Too bad for the bad guys, but they infected the wrong gorilla. George is best friends with primatologist Davis Okoye (Johnson), who has taught his buddy to communicate and perform shtick via sign language with the apparent vocabulary of any Planet of the Apes character. Their scenes together are, ironically, the most recognizably human in the movie and a definite crowd-softener.

And Davis is not going to give up on George just because he’s suddenly the size of a building and has forgotten he’s herbivorous (people die in sundry ways in Rampage – being swallowed is one of them).

A scientist who happens to be a former Navy SEAL (aren’t they all?), Davis and a geneticist with a guilty conscience (Naomie Harris) escape military custody and commandeer their helicopter with the help of a National Security Agent played by The Walking Dead’s Jeffrey Dean Morgan. Morgan here plays an ostensible good guy with a ladled-on Texas-barbecue accent and the same creepy perma-smirk he wears as TWD’s alpha villain Negan.

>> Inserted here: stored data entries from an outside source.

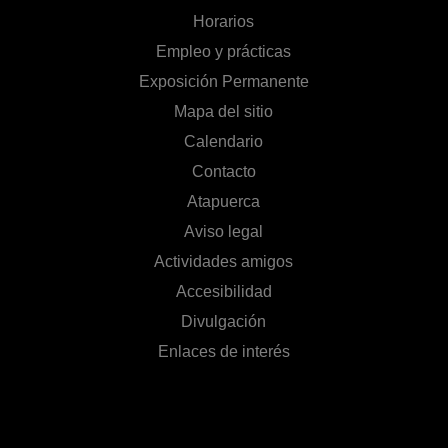
Horarios
Empleo y prácticas
Exposición Permanente
Mapa del sitio
Calendario
Contacto
Atapuerca
Aviso legal
Actividades amigos
Accesibilidad
Divulgación
Enlaces de interés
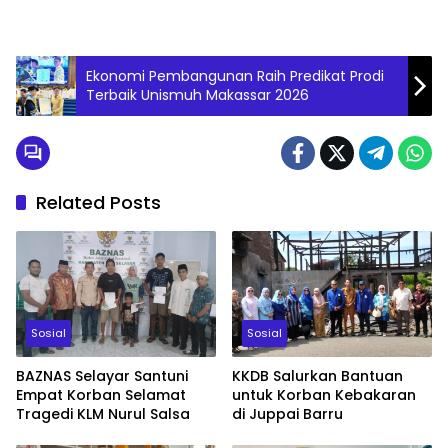
Ekonomi Pembangunan Raih Predikat Prodi
Terbaik Unismuh Makassar 2026
Related Posts
Sosial
Sosial
BAZNAS Selayar Santuni
KKDB Salurkan Bantuan
Empat Korban Selamat
untuk Korban Kebakaran
Tragedi KLM Nurul Salsa
di Juppai Barru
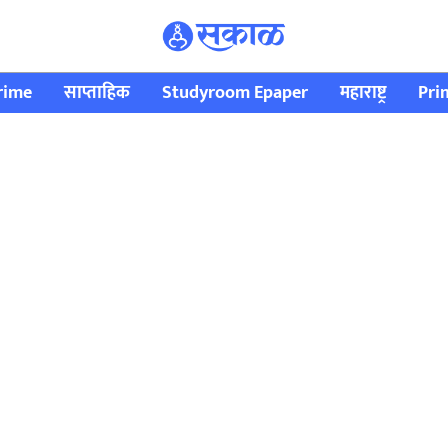
rime
साप्ताहिक
Studyroom Epaper
महाराष्ट्र
Pri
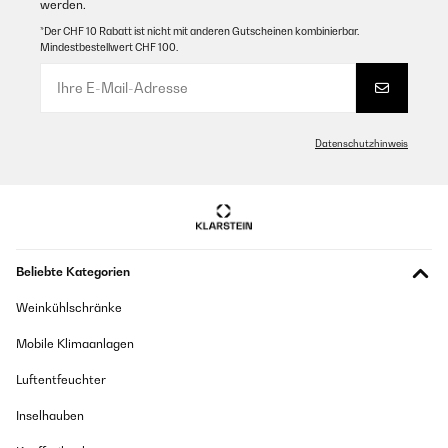
werden.
*Der CHF 10 Rabatt ist nicht mit anderen Gutscheinen kombinierbar.
Mindestbestellwert CHF 100.
Datenschutzhinweis
Beliebte Kategorien
Weinkühlschränke
Mobile Klimaanlagen
Luftentfeuchter
Inselhauben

But the actual villains are an evil, scheming, blonde corporate mastermind (played by Malin Akerman, who I’m guessing was cast because Charlize Theron was too busy playing basically the same character in the Fast & Furious movies) and her idiot brother (Jake Lacy).

That’s enough plot, thank you very much. What’s important is that director Brad Peyton has brought all the carnage tricks he employed in his previous adventure with The Rock, San Andreas, and upped his game. Yes, buildings are destroyed, but there are also plane crashes, and helicopter crashes, and crashed helicopters that take off and crash again. Johnson is shot, buildings fall on him, and he carries on with the same angry determination exhibited by the monsters.

And that, my friends is why he’s The Rock.

As dumb as it is, Rampage is more fun than any Transformers movie. And a heck of a lot shorter. 

Rampage. Directed by Brad Peyton. Starring Dwayne (The Rock) Johnson, Naomie Harris and Jeffrey Dean Morgan. Opens wide, Thursday, April 12.